Des critiques évidemment contestées par les intéressés : « Notre formation, c'est de la pédagogie pratique. Dans l'entreprise comme dans l'armée, il faut susciter l'effort chez les collaborateurs par la pédagogie, pas par la force, qui n'est jamais très efficace », répond le colonel réserviste Cyril Barth, qui dirige la Fondation Saint-Cyr. La formule séduit, en tout cas. Preuve du succès croissant de ces immersions dans l'univers militaire, Saint-Cyr a déjà scellé des partenariats stratégiques de formation avec l'Essec, HEC et Sciences po. « Nous, militaires, travaillons sur la pâte humaine, sur la personnalité et le groupe », précise le général Antoine Windeck, commandant des écoles de Saint-Cyr-Coëtquidan. « Ces formations permettent de renforcer les liens entre la nation et l'armée », insiste-t-il. Une armée qui a abandonné depuis longtemps les méthodes de commandement trop autoritaires. « Nous aussi, avons évolué et sommes amenés à adopter de nouvelles formes de gouvernance », reconnaît ce haut gradé.

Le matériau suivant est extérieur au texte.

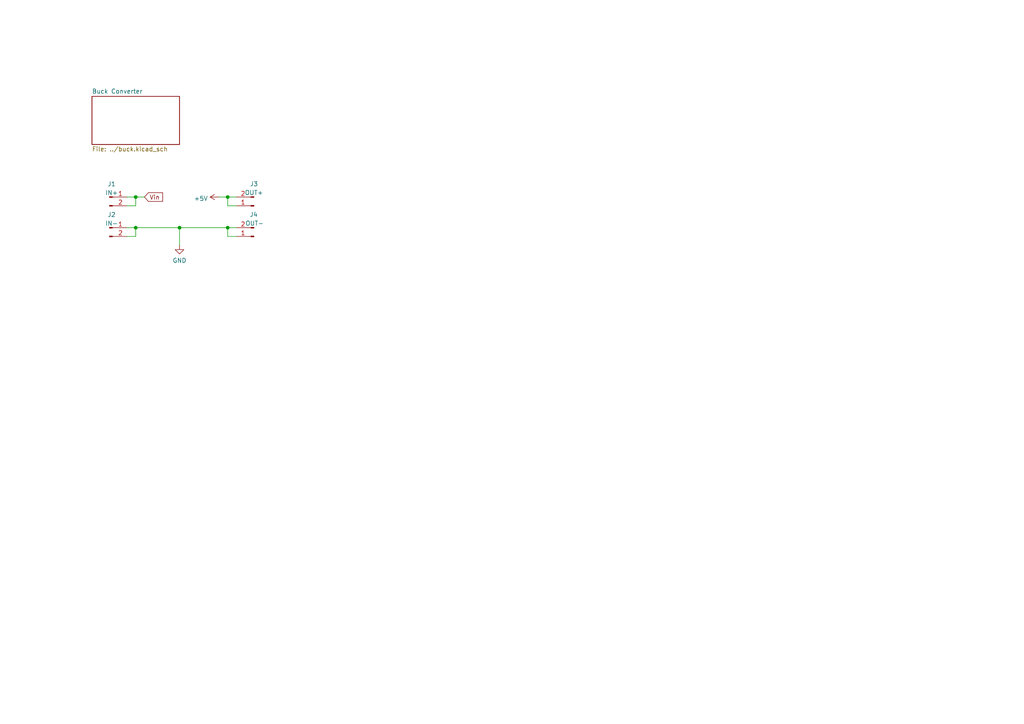
<source format=kicad_sch>
(kicad_sch (version 20211123) (generator eeschema)

  (uuid c6455696-ecff-4085-963f-dd3f0da246c1)

  (paper "A4")

  

  (junction (at 39.37 57.15) (diameter 0) (color 0 0 0 0)
    (uuid 12c39bb2-af24-49ac-925c-ff97c6ab4152)
  )
  (junction (at 66.04 57.15) (diameter 0) (color 0 0 0 0)
    (uuid 19374bfb-78f1-4993-b009-c9152cb9cc13)
  )
  (junction (at 52.07 66.04) (diameter 0) (color 0 0 0 0)
    (uuid 23f03db7-6a79-4e2a-99fa-80902681f415)
  )
  (junction (at 39.37 66.04) (diameter 0) (color 0 0 0 0)
    (uuid b0aeb7cd-a793-4bee-a284-cbefcf869053)
  )
  (junction (at 66.04 66.04) (diameter 0) (color 0 0 0 0)
    (uuid c370cdd7-c3df-4919-920e-53440c228c51)
  )

  (wire (pts (xy 52.07 66.04) (xy 66.04 66.04))
    (stroke (width 0) (type default) (color 0 0 0 0))
    (uuid 02966573-a091-40d2-beaf-17bc07f39153)
  )
  (wire (pts (xy 39.37 66.04) (xy 39.37 68.58))
    (stroke (width 0) (type default) (color 0 0 0 0))
    (uuid 0d21cb26-2459-4419-9a27-7f0c68bc8efa)
  )
  (wire (pts (xy 39.37 66.04) (xy 52.07 66.04))
    (stroke (width 0) (type default) (color 0 0 0 0))
    (uuid 1b16e7e1-dfbe-4dc6-b364-0677cc7a0ccb)
  )
  (wire (pts (xy 66.04 66.04) (xy 66.04 68.58))
    (stroke (width 0) (type default) (color 0 0 0 0))
    (uuid 2468c63c-1381-480c-b3df-0240f25798ae)
  )
  (wire (pts (xy 36.83 66.04) (xy 39.37 66.04))
    (stroke (width 0) (type default) (color 0 0 0 0))
    (uuid 26dc7430-1ec0-4afc-a0a7-ede02fd7a037)
  )
  (wire (pts (xy 36.83 59.69) (xy 39.37 59.69))
    (stroke (width 0) (type default) (color 0 0 0 0))
    (uuid 5cd7dc11-26b8-4a6a-b111-f66ff81c366a)
  )
  (wire (pts (xy 66.04 57.15) (xy 66.04 59.69))
    (stroke (width 0) (type default) (color 0 0 0 0))
    (uuid 6be83d43-d476-4bc1-99ed-343f17b88f35)
  )
  (wire (pts (xy 39.37 57.15) (xy 41.91 57.15))
    (stroke (width 0) (type default) (color 0 0 0 0))
    (uuid 7b966776-0621-486c-9bf2-158d9cdb5939)
  )
  (wire (pts (xy 66.04 66.04) (xy 68.58 66.04))
    (stroke (width 0) (type default) (color 0 0 0 0))
    (uuid 83df64e8-49fc-490a-81d2-52a4aac53394)
  )
  (wire (pts (xy 36.83 68.58) (xy 39.37 68.58))
    (stroke (width 0) (type default) (color 0 0 0 0))
    (uuid 9a50dce7-3d86-4ba8-acc3-b8eb80859ddd)
  )
  (wire (pts (xy 68.58 68.58) (xy 66.04 68.58))
    (stroke (width 0) (type default) (color 0 0 0 0))
    (uuid 9e0fbb2c-7135-47ee-bdb9-3a5e7ed8190c)
  )
  (wire (pts (xy 66.04 57.15) (xy 68.58 57.15))
    (stroke (width 0) (type default) (color 0 0 0 0))
    (uuid aa88ddc4-ff87-4f08-8029-54daa8b3ffe2)
  )
  (wire (pts (xy 52.07 66.04) (xy 52.07 71.12))
    (stroke (width 0) (type default) (color 0 0 0 0))
    (uuid acddfa09-0574-4dc9-9ff9-73709e4bd1c8)
  )
  (wire (pts (xy 63.5 57.15) (xy 66.04 57.15))
    (stroke (width 0) (type default) (color 0 0 0 0))
    (uuid b6d0cdf0-555c-444c-99c0-d5952b5dd288)
  )
  (wire (pts (xy 39.37 59.69) (xy 39.37 57.15))
    (stroke (width 0) (type default) (color 0 0 0 0))
    (uuid be171ad1-756d-4c35-87ad-5970e989b2d7)
  )
  (wire (pts (xy 36.83 57.15) (xy 39.37 57.15))
    (stroke (width 0) (type default) (color 0 0 0 0))
    (uuid d73fb421-19e9-4c6d-baee-bd21cb974c1e)
  )
  (wire (pts (xy 66.04 59.69) (xy 68.58 59.69))
    (stroke (width 0) (type default) (color 0 0 0 0))
    (uuid f810a1ff-3b08-450e-8adb-060028febfbb)
  )

  (global_label "Vin" (shape input) (at 41.91 57.15 0) (fields_autoplaced)
    (effects (font (size 1.27 1.27)) (justify left))
    (uuid 32c3dcf5-f170-4379-aca8-c67b9b5c3ef4)
    (property "Intersheet References" "${INTERSHEET_REFS}" (id 0) (at 47.1655 57.0706 0)
      (effects (font (size 1.27 1.27)) (justify left) hide)
    )
  )

  (symbol (lib_id "power:GND") (at 52.07 71.12 0) (unit 1)
    (in_bom yes) (on_board yes) (fields_autoplaced)
    (uuid 725ee5c4-e0af-4dc5-95c5-7d64e22bb0a5)
    (property "Reference" "#PWR0102" (id 0) (at 52.07 77.47 0)
      (effects (font (size 1.27 1.27)) hide)
    )
    (property "Value" "GND" (id 1) (at 52.07 75.5634 0))
    (property "Footprint" "" (id 2) (at 52.07 71.12 0)
      (effects (font (size 1.27 1.27)) hide)
    )
    (property "Datasheet" "" (id 3) (at 52.07 71.12 0)
      (effects (font (size 1.27 1.27)) hide)
    )
    (pin "1" (uuid a21b155f-883e-439c-8565-77542ef5c4a6))
  )

  (symbol (lib_id "power:+5V") (at 63.5 57.15 90) (unit 1)
    (in_bom yes) (on_board yes) (fields_autoplaced)
    (uuid 79c9ada2-181a-4d48-870f-0ffb5f2513ac)
    (property "Reference" "#PWR0101" (id 0) (at 67.31 57.15 0)
      (effects (font (size 1.27 1.27)) hide)
    )
    (property "Value" "+5V" (id 1) (at 60.3251 57.5838 90)
      (effects (font (size 1.27 1.27)) (justify left))
    )
    (property "Footprint" "" (id 2) (at 63.5 57.15 0)
      (effects (font (size 1.27 1.27)) hide)
    )
    (property "Datasheet" "" (id 3) (at 63.5 57.15 0)
      (effects (font (size 1.27 1.27)) hide)
    )
    (pin "1" (uuid 892ec650-f9c4-4634-8df8-9aad90665704))
  )

  (symbol (lib_id "Connector:Conn_01x02_Male") (at 31.75 66.04 0) (unit 1)
    (in_bom yes) (on_board yes) (fields_autoplaced)
    (uuid 906bb5f3-0a89-41f4-be94-1bfadaa31cd3)
    (property "Reference" "J2" (id 0) (at 32.385 62.264 0))
    (property "Value" "IN-" (id 1) (at 32.385 64.8009 0))
    (property "Footprint" "Connector_PinHeader_2.54mm:PinHeader_1x02_P2.54mm_Vertical" (id 2) (at 31.75 66.04 0)
      (effects (font (size 1.27 1.27)) hide)
    )
    (property "Datasheet" "~" (id 3) (at 31.75 66.04 0)
      (effects (font (size 1.27 1.27)) hide)
    )
    (pin "1" (uuid 7e1ba848-e7d0-439b-a76d-d3327e04da3c))
    (pin "2" (uuid 42722576-b2cc-47f8-b1d6-cd0462a65f13))
  )

  (symbol (lib_id "Connector:Conn_01x02_Male") (at 73.66 68.58 180) (unit 1)
    (in_bom yes) (on_board yes)
    (uuid a1dac8e7-639e-457c-8650-525207782ce8)
    (property "Reference" "J4" (id 0) (at 72.39 62.23 0)
      (effects (font (size 1.27 1.27)) (justify right))
    )
    (property "Value" "OUT-" (id 1) (at 71.12 64.77 0)
      (effects (font (size 1.27 1.27)) (justify right))
    )
    (property "Footprint" "Connector_PinHeader_2.54mm:PinHeader_1x02_P2.54mm_Vertical" (id 2) (at 73.66 68.58 0)
      (effects (font (size 1.27 1.27)) hide)
    )
    (property "Datasheet" "~" (id 3) (at 73.66 68.58 0)
      (effects (font (size 1.27 1.27)) hide)
    )
    (pin "1" (uuid 207bdaca-2507-4bf2-9315-3ce146566ace))
    (pin "2" (uuid 83436c02-859d-4947-8df1-914e21039b4b))
  )

  (symbol (lib_id "Connector:Conn_01x02_Male") (at 31.75 57.15 0) (unit 1)
    (in_bom yes) (on_board yes) (fields_autoplaced)
    (uuid c8864a68-a9b1-4e46-bc14-da2d5ddf6630)
    (property "Reference" "J1" (id 0) (at 32.385 53.374 0))
    (property "Value" "IN+" (id 1) (at 32.385 55.9109 0))
    (property "Footprint" "Connector_PinHeader_2.54mm:PinHeader_1x02_P2.54mm_Vertical" (id 2) (at 31.75 57.15 0)
      (effects (font (size 1.27 1.27)) hide)
    )
    (property "Datasheet" "~" (id 3) (at 31.75 57.15 0)
      (effects (font (size 1.27 1.27)) hide)
    )
    (pin "1" (uuid fe8ff000-dc5f-4e8b-9dff-cbf45bfcb05b))
    (pin "2" (uuid d5cbd367-00c8-49bb-a45f-2771014d2f4d))
  )

  (symbol (lib_id "Connector:Conn_01x02_Male") (at 73.66 59.69 180) (unit 1)
    (in_bom yes) (on_board yes)
    (uuid ed789da9-3560-404a-aeeb-86676347e63b)
    (property "Reference" "J3" (id 0) (at 73.66 53.34 0))
    (property "Value" "OUT+" (id 1) (at 73.66 55.88 0))
    (property "Footprint" "Connector_PinHeader_2.54mm:PinHeader_1x02_P2.54mm_Vertical" (id 2) (at 73.66 59.69 0)
      (effects (font (size 1.27 1.27)) hide)
    )
    (property "Datasheet" "~" (id 3) (at 73.66 59.69 0)
      (effects (font (size 1.27 1.27)) hide)
    )
    (pin "1" (uuid 4930ae01-6558-4569-b309-4761488fce72))
    (pin "2" (uuid aee831bd-376a-4922-a94b-080c823748ad))
  )

  (sheet (at 26.67 27.94) (size 25.4 13.97) (fields_autoplaced)
    (stroke (width 0.1524) (type solid) (color 0 0 0 0))
    (fill (color 0 0 0 0.0000))
    (uuid 315c42a9-8023-4337-9b6b-be7dd3207ac1)
    (property "Sheet name" "Buck Converter" (id 0) (at 26.67 27.2284 0)
      (effects (font (size 1.27 1.27)) (justify left bottom))
    )
    (property "Sheet file" "../buck.kicad_sch" (id 1) (at 26.67 42.4946 0)
      (effects (font (size 1.27 1.27)) (justify left top))
    )
  )

  (sheet_instances
    (path "/" (page "1"))
    (path "/315c42a9-8023-4337-9b6b-be7dd3207ac1" (page "2"))
  )

  (symbol_instances
    (path "/79c9ada2-181a-4d48-870f-0ffb5f2513ac"
      (reference "#PWR0101") (unit 1) (value "+5V") (footprint "")
    )
    (path "/725ee5c4-e0af-4dc5-95c5-7d64e22bb0a5"
      (reference "#PWR0102") (unit 1) (value "GND") (footprint "")
    )
    (path "/315c42a9-8023-4337-9b6b-be7dd3207ac1/bb385de7-cba0-476d-a9c3-26e2cff1100b"
      (reference "#PWR0103") (unit 1) (value "GND") (footprint "")
    )
    (path "/315c42a9-8023-4337-9b6b-be7dd3207ac1/0a440287-483d-44ea-bc6f-afcdf2d14ed9"
      (reference "#PWR0104") (unit 1) (value "GND") (footprint "")
    )
    (path "/315c42a9-8023-4337-9b6b-be7dd3207ac1/72e6dc33-852f-481a-9ef1-ea657a9108ea"
      (reference "#PWR0105") (unit 1) (value "+5V") (footprint "")
    )
    (path "/315c42a9-8023-4337-9b6b-be7dd3207ac1/a6403b1a-db8c-46da-83ec-ffe62dac4991"
      (reference "C1") (unit 1) (value "22u") (footprint "Capacitor_SMD:C_1206_3216Metric")
    )
    (path "/315c42a9-8023-4337-9b6b-be7dd3207ac1/bbd233bf-0b30-4402-bae1-daa9fbf7e159"
      (reference "C2") (unit 1) (value "100n") (footprint "Capacitor_SMD:C_0402_1005Metric")
    )
    (path "/315c42a9-8023-4337-9b6b-be7dd3207ac1/909868da-f8b3-4dc0-84a5-1bfbbef49264"
      (reference "C3") (unit 1) (value "100n") (footprint "Capacitor_SMD:C_0402_1005Metric")
    )
    (path "/315c42a9-8023-4337-9b6b-be7dd3207ac1/a0d04005-f426-4897-923f-c01853e37238"
      (reference "C4") (unit 1) (value "22uF") (footprint "Capacitor_SMD:C_0603_1608Metric")
    )
    (path "/c8864a68-a9b1-4e46-bc14-da2d5ddf6630"
      (reference "J1") (unit 1) (value "IN+") (footprint "Connector_PinHeader_2.54mm:PinHeader_1x02_P2.54mm_Vertical")
    )
    (path "/906bb5f3-0a89-41f4-be94-1bfadaa31cd3"
      (reference "J2") (unit 1) (value "IN-") (footprint "Connector_PinHeader_2.54mm:PinHeader_1x02_P2.54mm_Vertical")
    )
    (path "/ed789da9-3560-404a-aeeb-86676347e63b"
      (reference "J3") (unit 1) (value "OUT+") (footprint "Connector_PinHeader_2.54mm:PinHeader_1x02_P2.54mm_Vertical")
    )
    (path "/a1dac8e7-639e-457c-8650-525207782ce8"
      (reference "J4") (unit 1) (value "OUT-") (footprint "Connector_PinHeader_2.54mm:PinHeader_1x02_P2.54mm_Vertical")
    )
    (path "/315c42a9-8023-4337-9b6b-be7dd3207ac1/5b119cf1-d292-4086-a610-cd55df7582fd"
      (reference "L1") (unit 1) (value "75u") (footprint "custom:IND-SMD_L4.0-W4.0_FNR40XXS")
    )
    (path "/315c42a9-8023-4337-9b6b-be7dd3207ac1/24ad01c4-8dc2-4998-800d-91e071daea49"
      (reference "R1") (unit 1) (value "100k") (footprint "Resistor_SMD:R_0402_1005Metric")
    )
    (path "/315c42a9-8023-4337-9b6b-be7dd3207ac1/fecec9ac-803a-4b05-a81d-f62bd7bdc629"
      (reference "R2") (unit 1) (value "24k") (footprint "Resistor_SMD:R_0402_1005Metric")
    )
    (path "/315c42a9-8023-4337-9b6b-be7dd3207ac1/c188400f-a52c-4350-96d9-89484fd1d981"
      (reference "R3") (unit 1) (value "120k") (footprint "Resistor_SMD:R_0402_1005Metric")
    )
    (path "/315c42a9-8023-4337-9b6b-be7dd3207ac1/9f4369f9-c22c-4b84-b419-509c3ee64d02"
      (reference "U1") (unit 1) (value "TP6841S6-A") (footprint "Package_TO_SOT_SMD:SOT-23-6")
    )
  )
)

</source>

En outre, en ces temps de disette budgétaire, les stages proposés aux cadres dirigeants constituent des sources de revenus appréciables. A eux seuls ils financent déjà près de 10% du budget de recherche et formation des écoles de Saint-Cyr. Au total, Coëtquidan aura accueilli cette année environ 2.000 élèves civils. Ils n'étaient que 800 lors du lancement de la formule en 2011. Le tarif : 300 euros jour et par stagiaire pour l'Essec et HEC ; le double pour les entreprises, qui semblent de plus en plus séduites par ces formations. Veolia, Vinci, Thales, Decathlon, Safran, Doux, Total et autre Kering ont déjà envoyé leurs cadres crapahuter à Coët.
Les points à retenir
Lancés en 2011, les stages de formation proposés par l'Armée à Saint-Cyr-Coëtquidan attirent de plus en plus de cadres dirigeants désireux d'accroître leurs « capacités de leadership ».
Dans le même esprit, des partenariats ont été noués avec l'Essec, HEC et Sciences po.
Des sources de revenus bienvenues, en ces temps de disette budgétaire : à elles seules, ces sessions de coaching financent déjà près de 10 % du budget de recherche et formation des écoles de Saint-Cyr.